The breathe effect of JLed composes two fade-functions with different periods, resulting in 4 additional bytes to store the pre-computed inverted periods (which can be different) plus one pre-computed inverted period in the JLed object to avoid the modulo operation mentioned. In total this sums up to 6 additional bytes per JLed object.

Performance

Let’s compare the performance before and after the optimization for various MCUs:

MCU	Unoptimized (ns/op)	Optimized (ns/op)
Arduino Nano	47900	17479
RP2040	529	362
RP2350	282	256
RP2350 (RISC V Core)	337	210
STM Nucleo F401RE	550	476
ESP8266	1697	687
ESP32-S3	203	193
ESP32-C3	345	213

The 8-bit AVR (Arduino Nano) benefits the most since it is relatively slow and has no hardware divider, so every division is a slow software routine. On MCUs with hardware dividers, numbers of optimized and unoptimized versions are close, making the optimization nearly irrelevant here.

According to the table, on an Arduino Nano with an Atmega 328P, a single calculation takes about 47900 ns with the unoptimized version. This results in at most \( \frac{1}{47900 \times 10^{-9}} \approx 20877 \) updates (if we forget all other overhead) per second. If we update the LEDs at 100 Hz, we theoretically could update 208 LEDs simultaneously.

But since the Atmega 328P has only 6 PWM capable GPIOs, let’s calculate how much of the CPU time the update of 6 LEDs at 100Hz would consume (now assuming it takes \( t_{led} = 100000ns = 100μs\) per Update per LED, taking additional overhead into consideration). Time taken for 6 LED updates per second = \( 6 \times t_{led} \times 100 = 60,\text{ms} \). That means that on every second, 60ms or 6% of CPU time is spent for updating the 6 LEDs and 94% of CPU time is available for other tasks.

Summary

The described method is a good optimization if every CPU cycle counts and the MCU lacks a hardware divider, like the Atmega 328P. Finally I decided against the optimization, because where it would benefit most (on 8-bit AVR), the additional memory consumption also hurts most: an Arduino Nano has only 2 KB of SRAM. On the other hand, the Atmega 328P can easily drive 6 JLed objects simultanously at only 6% CPU consumption.

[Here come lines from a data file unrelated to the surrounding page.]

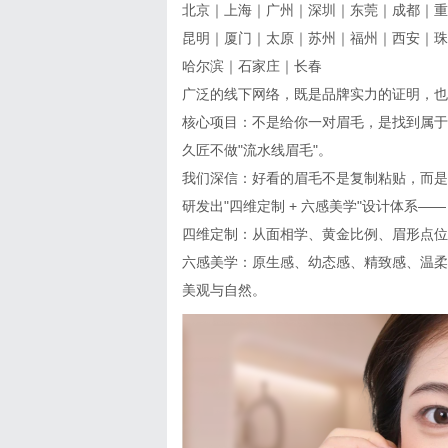
北京｜上海｜广州｜深圳｜东莞｜成都｜重
昆明｜厦门｜太原｜苏州｜福州｜西安｜珠
哈尔滨｜石家庄｜长春
广泛的线下网络，既是品牌实力的证明，也
核心项目：不是给你一对眉毛，是找到属于
久匠不做"流水线眉毛"。
我们深信：好看的眉毛不是复制粘贴，而是
研发出"四维定制 + 六感美学"设计体系——
四维定制：从面相学、黄金比例、眉形点位
六感美学：原生感、幼态感、精致感、温柔
美观与自然。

On modern MCUs the effect is negligible, and fast MCUs like RP2040, RP2350 or ESP32s are widely adopted today.

Bonus - how to check how the compiler implements the division

If you are using PlatformIO, you can easily check if the emitted code uses hardware div commands, or calls a software routine. To do so, add or set your build_flags to build_flags = -save-temps=obj -Og and compile the project. If the target platform is e.g., ESP8266 then afterwards you will find the corresponding assembly in .pio/build/esp8266/src/bench.ino.cpp.s (if your sketch is called bench.ino). My test function is called divtest, so let’s look for that function in the assembly.

uint16_t divtest(uint16_t a, uint16_t b) {
	return a / b;
}

This is what the compiler generates for the ESP8266:

_Z7divtesttt:
        addi    sp, sp, -16
        extui   a3, a3, 0, 16
        extui   a2, a2, 0, 16
        s32i.n  a0, sp, 12
        call0   __udivsi3       ; software udiv called here
        l32i.n  a0, sp, 12
        extui   a2, a2, 0, 16
        addi    sp, sp, 16
        ret.n

We see that on the ESP8266 platform a software implementation is called. Next have a look at the RP2350 generated code, which emits a udiv command:

_Z7divtesttt:
        udiv    r0, r0, r1
        bx      lr

And finally let’s compare this with the code generated for the RP2040, where again no hardware div command is used:

_Z7divtesttt:
        push    {r4, lr}
        bl      __aeabi_uidiv ; calls software divider
        uxth    r0, r0
        pop     {r4, pc}